- **Extracted material**
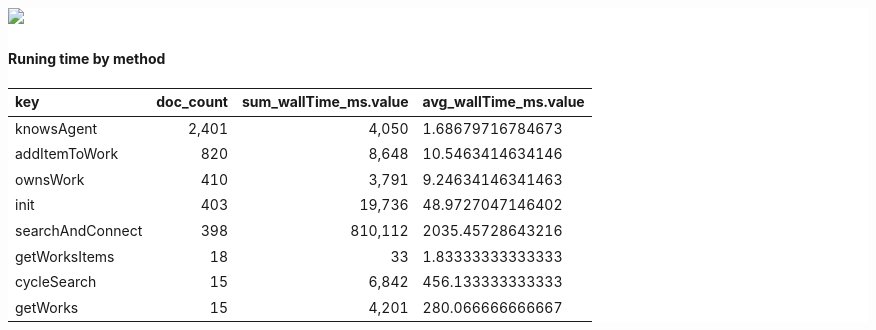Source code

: <img src="index_files/figure-html/get-experiment-info-18.png" width="672" />

#### Runing time by method 

<table class="table table-condensed" style="width: auto !important; ">
 <thead>
  <tr>
   <th style="text-align:left;"> key </th>
   <th style="text-align:right;"> doc_count </th>
   <th style="text-align:right;"> sum_wallTime_ms.value </th>
   <th style="text-align:left;"> avg_wallTime_ms.value </th>
  </tr>
 </thead>
<tbody>
  <tr>
   <td style="text-align:left;"> knowsAgent </td>
   <td style="text-align:right;"> 2,401 </td>
   <td style="text-align:right;"> 4,050 </td>
   <td style="text-align:left;"> 1.68679716784673 </td>
  </tr>
  <tr>
   <td style="text-align:left;"> addItemToWork </td>
   <td style="text-align:right;"> 820 </td>
   <td style="text-align:right;"> 8,648 </td>
   <td style="text-align:left;"> 10.5463414634146 </td>
  </tr>
  <tr>
   <td style="text-align:left;"> ownsWork </td>
   <td style="text-align:right;"> 410 </td>
   <td style="text-align:right;"> 3,791 </td>
   <td style="text-align:left;"> 9.24634146341463 </td>
  </tr>
  <tr>
   <td style="text-align:left;"> init </td>
   <td style="text-align:right;"> 403 </td>
   <td style="text-align:right;"> 19,736 </td>
   <td style="text-align:left;"> 48.9727047146402 </td>
  </tr>
  <tr>
   <td style="text-align:left;"> searchAndConnect </td>
   <td style="text-align:right;"> 398 </td>
   <td style="text-align:right;"> 810,112 </td>
   <td style="text-align:left;"> 2035.45728643216 </td>
  </tr>
  <tr>
   <td style="text-align:left;"> getWorksItems </td>
   <td style="text-align:right;"> 18 </td>
   <td style="text-align:right;"> 33 </td>
   <td style="text-align:left;"> 1.83333333333333 </td>
  </tr>
  <tr>
   <td style="text-align:left;"> cycleSearch </td>
   <td style="text-align:right;"> 15 </td>
   <td style="text-align:right;"> 6,842 </td>
   <td style="text-align:left;"> 456.133333333333 </td>
  </tr>
  <tr>
   <td style="text-align:left;"> getWorks </td>
   <td style="text-align:right;"> 15 </td>
   <td style="text-align:right;"> 4,201 </td>
   <td style="text-align:left;"> 280.066666666667 </td>
  </tr>
  <tr>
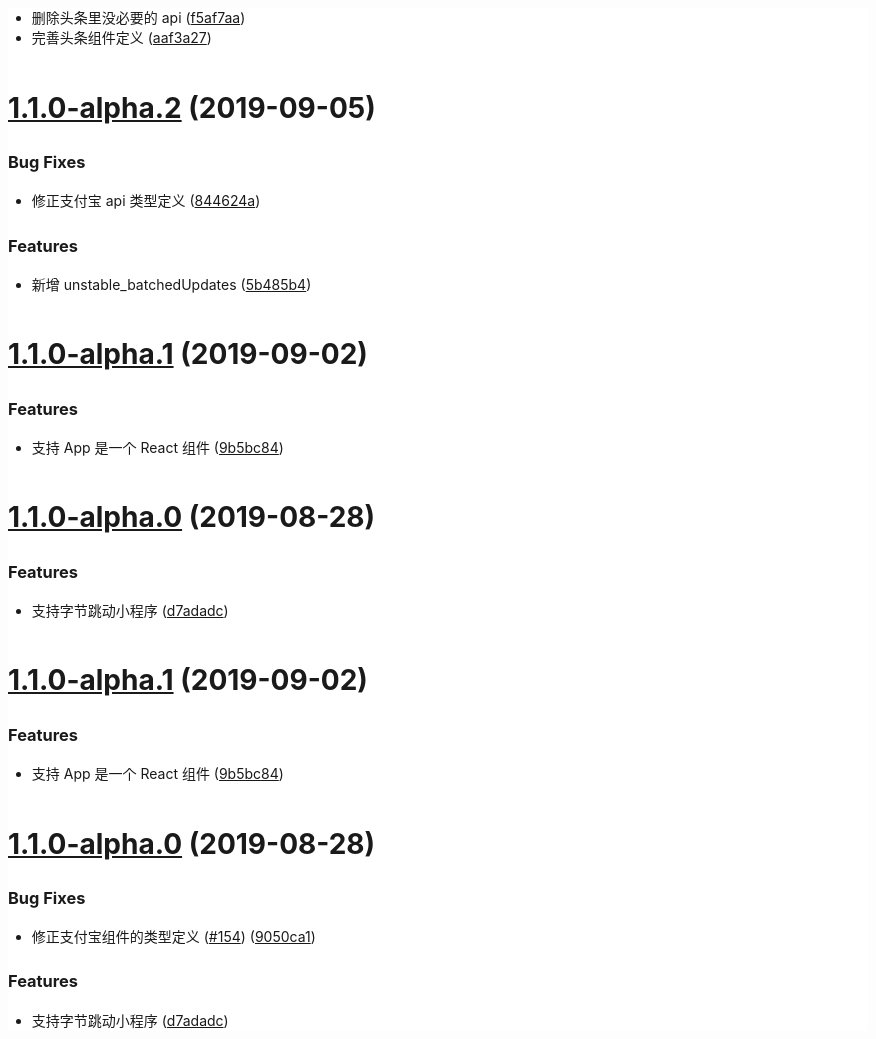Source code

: - 删除头条里没必要的 api ([f5af7aa](https://code.alipay.com/remix/remix/commit/f5af7aa))
- 完善头条组件定义 ([aaf3a27](https://code.alipay.com/remix/remix/commit/aaf3a27))

# [1.1.0-alpha.2](https://code.alipay.com/remix/remix/compare/v1.0.15...v1.1.0-alpha.2) (2019-09-05)

### Bug Fixes

- 修正支付宝 api 类型定义 ([844624a](https://code.alipay.com/remix/remix/commit/844624a))

### Features

- 新增 unstable_batchedUpdates ([5b485b4](https://code.alipay.com/remix/remix/commit/5b485b4))

# [1.1.0-alpha.1](https://code.alipay.com/remix/remix/compare/v1.0.11...v1.1.0-alpha.1) (2019-09-02)

### Features

- 支持 App 是一个 React 组件 ([9b5bc84](https://code.alipay.com/remix/remix/commit/9b5bc84))

# [1.1.0-alpha.0](https://code.alipay.com/remix/remix/compare/v1.0.6...v1.1.0-alpha.0) (2019-08-28)

### Features

- 支持字节跳动小程序 ([d7adadc](https://code.alipay.com/remix/remix/commit/d7adadc))

# [1.1.0-alpha.1](https://code.alipay.com/remix/remix/compare/v1.0.11...v1.1.0-alpha.1) (2019-09-02)

### Features

- 支持 App 是一个 React 组件 ([9b5bc84](https://code.alipay.com/remix/remix/commit/9b5bc84))

# [1.1.0-alpha.0](https://code.alipay.com/remix/remix/compare/v1.0.6...v1.1.0-alpha.0) (2019-08-28)

### Bug Fixes

- 修正支付宝组件的类型定义 ([#154](https://code.alipay.com/remix/remix/issues/154)) ([9050ca1](https://code.alipay.com/remix/remix/commit/9050ca1))

### Features

- 支持字节跳动小程序 ([d7adadc](https://code.alipay.com/remix/remix/commit/d7adadc))
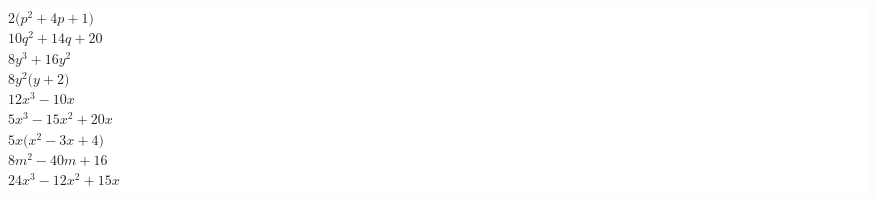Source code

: </div>
<div data-type="solution" class="solution" markdown="1">
<math xmlns="http://www.w3.org/1998/Math/MathML"><mrow><mn>2</mn><mo stretchy="false">(</mo><msup><mi>p</mi><mn>2</mn></msup><mo>+</mo><mn>4</mn><mi>p</mi><mo>+</mo><mn>1</mn><mo stretchy="false">)</mo></mrow></math>

</div>
</div>
<div data-type="exercise" class="exercise">
<div data-type="problem" class="problem" markdown="1">
<math xmlns="http://www.w3.org/1998/Math/MathML"><mrow><mn>10</mn><msup><mi>q</mi><mn>2</mn></msup><mo>+</mo><mn>14</mn><mi>q</mi><mo>+</mo><mn>20</mn></mrow></math>

</div>
</div>
<div data-type="exercise" class="exercise">
<div data-type="problem" class="problem" markdown="1">
<math xmlns="http://www.w3.org/1998/Math/MathML"><mrow><mn>8</mn><msup><mi>y</mi><mn>3</mn></msup><mo>+</mo><mn>16</mn><msup><mi>y</mi><mn>2</mn></msup></mrow></math>

</div>
<div data-type="solution" class="solution" markdown="1">
<math xmlns="http://www.w3.org/1998/Math/MathML"><mrow><mn>8</mn><msup><mi>y</mi><mn>2</mn></msup><mo stretchy="false">(</mo><mi>y</mi><mo>+</mo><mn>2</mn><mo stretchy="false">)</mo></mrow></math>

</div>
</div>
<div data-type="exercise" class="exercise">
<div data-type="problem" class="problem" markdown="1">
<math xmlns="http://www.w3.org/1998/Math/MathML"><mrow><mn>12</mn><msup><mi>x</mi><mn>3</mn></msup><mo>−</mo><mn>10</mn><mi>x</mi></mrow></math>

</div>
</div>
<div data-type="exercise" class="exercise">
<div data-type="problem" class="problem" markdown="1">
<math xmlns="http://www.w3.org/1998/Math/MathML"><mrow><mn>5</mn><msup><mi>x</mi><mn>3</mn></msup><mo>−</mo><mn>15</mn><msup><mi>x</mi><mn>2</mn></msup><mo>+</mo><mn>20</mn><mi>x</mi></mrow></math>

</div>
<div data-type="solution" class="solution" markdown="1">
<math xmlns="http://www.w3.org/1998/Math/MathML"><mrow><mn>5</mn><mi>x</mi><mo stretchy="false">(</mo><msup><mi>x</mi><mn>2</mn></msup><mo>−</mo><mn>3</mn><mi>x</mi><mo>+</mo><mn>4</mn><mo stretchy="false">)</mo></mrow></math>

</div>
</div>
<div data-type="exercise" class="exercise">
<div data-type="problem" class="problem" markdown="1">
<math xmlns="http://www.w3.org/1998/Math/MathML"><mrow><mn>8</mn><msup><mi>m</mi><mn>2</mn></msup><mo>−</mo><mn>40</mn><mi>m</mi><mo>+</mo><mn>16</mn></mrow></math>

</div>
</div>
<div data-type="exercise" class="exercise">
<div data-type="problem" class="problem" markdown="1">
<math xmlns="http://www.w3.org/1998/Math/MathML"><mrow><mn>24</mn><msup><mi>x</mi><mn>3</mn></msup><mo>−</mo><mn>12</mn><msup><mi>x</mi><mn>2</mn></msup><mo>+</mo><mn>15</mn><mi>x</mi></mrow></math>
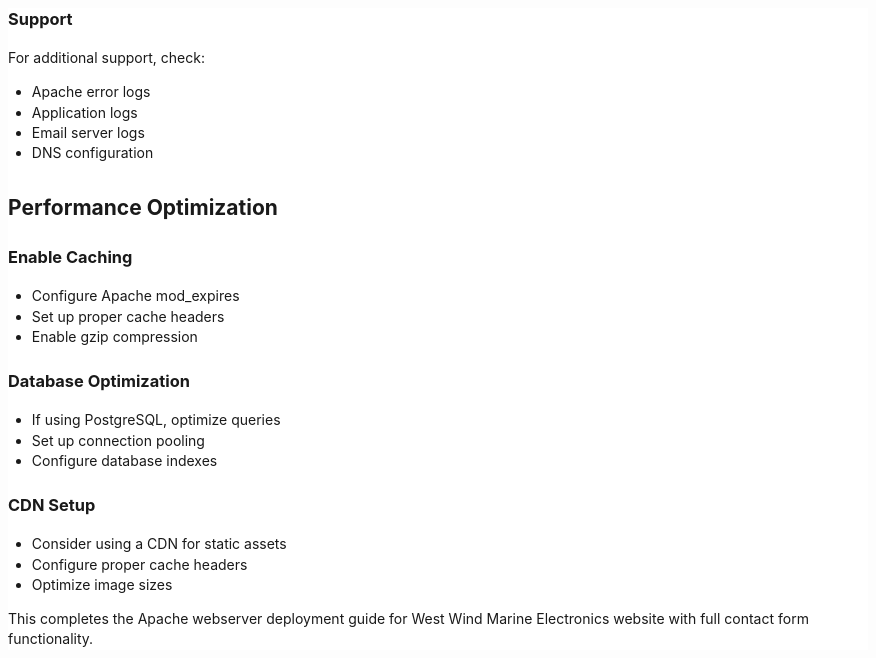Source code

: ### Support

For additional support, check:
- Apache error logs
- Application logs
- Email server logs
- DNS configuration

## Performance Optimization

### Enable Caching
- Configure Apache mod_expires
- Set up proper cache headers
- Enable gzip compression

### Database Optimization
- If using PostgreSQL, optimize queries
- Set up connection pooling
- Configure database indexes

### CDN Setup
- Consider using a CDN for static assets
- Configure proper cache headers
- Optimize image sizes

This completes the Apache webserver deployment guide for West Wind Marine Electronics website with full contact form functionality.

- **Task objective**
Count the lines in the entries above that contain the string "width", treating uppercase and lowercase as different. Reply with the number alone.

- **Result**
2